How this skill works

Provide an image or PDF and the skill runs surya predictors to detect layout elements and their bounding boxes. It can run a layout detector, reading-order predictor, and optionally OCR to associate text with detected regions. Results include element type, bbox coordinates, and confidence; reading order results provide an ordered list of regions.
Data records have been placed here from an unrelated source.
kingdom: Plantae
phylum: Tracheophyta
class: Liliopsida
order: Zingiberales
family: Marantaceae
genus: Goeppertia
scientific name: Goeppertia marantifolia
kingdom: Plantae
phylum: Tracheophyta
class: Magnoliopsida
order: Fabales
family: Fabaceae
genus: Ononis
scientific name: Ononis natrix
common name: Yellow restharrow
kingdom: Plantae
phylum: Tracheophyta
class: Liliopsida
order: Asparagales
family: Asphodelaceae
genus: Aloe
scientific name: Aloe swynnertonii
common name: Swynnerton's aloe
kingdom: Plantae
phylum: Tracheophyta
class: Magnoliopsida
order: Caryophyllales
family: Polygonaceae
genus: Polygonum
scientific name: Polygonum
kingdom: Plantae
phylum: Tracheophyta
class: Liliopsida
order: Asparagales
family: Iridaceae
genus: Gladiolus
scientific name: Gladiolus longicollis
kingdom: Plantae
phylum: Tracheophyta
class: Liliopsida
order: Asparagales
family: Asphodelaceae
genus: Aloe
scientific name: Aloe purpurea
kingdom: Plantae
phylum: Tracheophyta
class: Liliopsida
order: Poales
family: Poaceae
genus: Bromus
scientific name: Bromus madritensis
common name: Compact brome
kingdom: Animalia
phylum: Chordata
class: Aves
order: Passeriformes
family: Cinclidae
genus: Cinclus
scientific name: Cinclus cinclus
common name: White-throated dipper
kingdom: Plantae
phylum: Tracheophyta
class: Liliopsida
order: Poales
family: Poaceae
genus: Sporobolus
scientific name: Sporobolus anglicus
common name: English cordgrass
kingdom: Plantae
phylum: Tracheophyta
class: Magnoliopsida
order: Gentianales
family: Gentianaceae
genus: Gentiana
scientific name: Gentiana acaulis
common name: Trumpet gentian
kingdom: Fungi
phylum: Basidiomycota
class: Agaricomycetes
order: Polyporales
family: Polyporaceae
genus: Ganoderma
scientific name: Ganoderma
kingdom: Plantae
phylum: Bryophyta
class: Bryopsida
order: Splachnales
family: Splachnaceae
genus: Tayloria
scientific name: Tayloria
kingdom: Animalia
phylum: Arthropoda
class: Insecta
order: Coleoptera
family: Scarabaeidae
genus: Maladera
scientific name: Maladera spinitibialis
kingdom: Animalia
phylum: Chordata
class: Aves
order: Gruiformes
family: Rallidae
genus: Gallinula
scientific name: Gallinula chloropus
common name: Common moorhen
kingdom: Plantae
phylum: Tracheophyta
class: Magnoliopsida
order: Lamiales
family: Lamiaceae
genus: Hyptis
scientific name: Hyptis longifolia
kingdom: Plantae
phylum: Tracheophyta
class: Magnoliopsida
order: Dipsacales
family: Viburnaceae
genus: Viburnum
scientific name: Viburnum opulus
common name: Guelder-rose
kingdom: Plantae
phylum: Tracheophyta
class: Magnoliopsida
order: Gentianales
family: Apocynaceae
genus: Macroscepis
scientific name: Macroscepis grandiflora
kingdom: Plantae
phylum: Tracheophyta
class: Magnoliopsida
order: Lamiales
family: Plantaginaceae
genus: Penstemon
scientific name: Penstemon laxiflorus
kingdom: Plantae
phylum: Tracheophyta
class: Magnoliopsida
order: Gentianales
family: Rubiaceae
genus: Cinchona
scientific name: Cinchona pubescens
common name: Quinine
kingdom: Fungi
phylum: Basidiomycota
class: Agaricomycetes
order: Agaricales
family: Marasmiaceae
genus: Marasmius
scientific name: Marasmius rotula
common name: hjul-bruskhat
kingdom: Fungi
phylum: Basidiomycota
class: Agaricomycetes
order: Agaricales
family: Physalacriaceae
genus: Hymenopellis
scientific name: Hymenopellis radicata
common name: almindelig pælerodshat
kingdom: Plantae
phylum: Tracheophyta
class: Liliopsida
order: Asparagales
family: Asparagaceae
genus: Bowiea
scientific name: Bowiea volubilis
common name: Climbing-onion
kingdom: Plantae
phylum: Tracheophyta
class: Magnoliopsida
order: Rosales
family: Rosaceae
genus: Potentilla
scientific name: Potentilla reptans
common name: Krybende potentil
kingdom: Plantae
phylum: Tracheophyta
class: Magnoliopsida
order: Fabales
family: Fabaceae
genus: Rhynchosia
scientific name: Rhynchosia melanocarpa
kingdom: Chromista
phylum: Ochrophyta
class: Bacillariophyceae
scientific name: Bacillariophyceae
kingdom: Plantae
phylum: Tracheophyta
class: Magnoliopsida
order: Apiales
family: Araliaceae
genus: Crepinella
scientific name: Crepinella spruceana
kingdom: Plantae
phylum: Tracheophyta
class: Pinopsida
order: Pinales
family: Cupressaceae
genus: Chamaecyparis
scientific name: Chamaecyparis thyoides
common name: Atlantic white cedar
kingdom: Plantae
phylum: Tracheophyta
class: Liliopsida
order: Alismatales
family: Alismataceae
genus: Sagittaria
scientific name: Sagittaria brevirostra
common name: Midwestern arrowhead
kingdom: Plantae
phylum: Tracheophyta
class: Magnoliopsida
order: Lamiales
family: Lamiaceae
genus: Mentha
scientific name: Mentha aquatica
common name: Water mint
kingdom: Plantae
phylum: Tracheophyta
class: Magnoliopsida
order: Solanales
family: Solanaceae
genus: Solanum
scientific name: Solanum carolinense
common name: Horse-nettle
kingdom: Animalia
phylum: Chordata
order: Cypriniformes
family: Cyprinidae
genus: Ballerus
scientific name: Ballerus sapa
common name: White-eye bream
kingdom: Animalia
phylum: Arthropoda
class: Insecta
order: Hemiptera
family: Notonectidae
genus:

It supports multi-page PDFs by converting pages to images and processing each page independently.

When to use it

  • Extract structured regions (tables, figures, headings) from scanned documents or PDFs
  • Recover reading order for multi-column articles, academic papers, and reports
  • Crop and export table or figure regions for separate OCR or table parsing
  • Preprocess documents for downstream NLP or information extraction
  • Automate quality checks by validating layout confidence and coverage

Best practices

  • Supply high-quality scans (150+ DPI) and deskew rotated pages before analysis
  • Process multi-page PDFs page-by-page to avoid memory and ordering issues
  • Validate results using confidence scores and apply post-filtering thresholds
  • Combine layout detection with OCR to get text within each region
  • Use GPU for batch processing large document collections to improve throughput

Example use cases

  • Analyze an academic paper PDF to count and locate titles, section headers, tables, and figures
  • Detect and crop table regions for table-recognition and cell extraction workflows
  • Determine reading order on a multi-column news article to prepare structured text for summarization
  • Identify form labels and potential input fields for automated form processing
  • Generate visualized overlays of detected elements for human review and QA

FAQ

What input formats are supported?

The skill accepts images and PDFs; PDFs are converted to page images (e.g., via pdf2image) and processed per page.

How accurate is detection for small or handwritten text?

Very small or handwritten text can be missed or misclassified. Preprocessing (higher DPI, deskew) and thresholding on confidence help mitigate errors.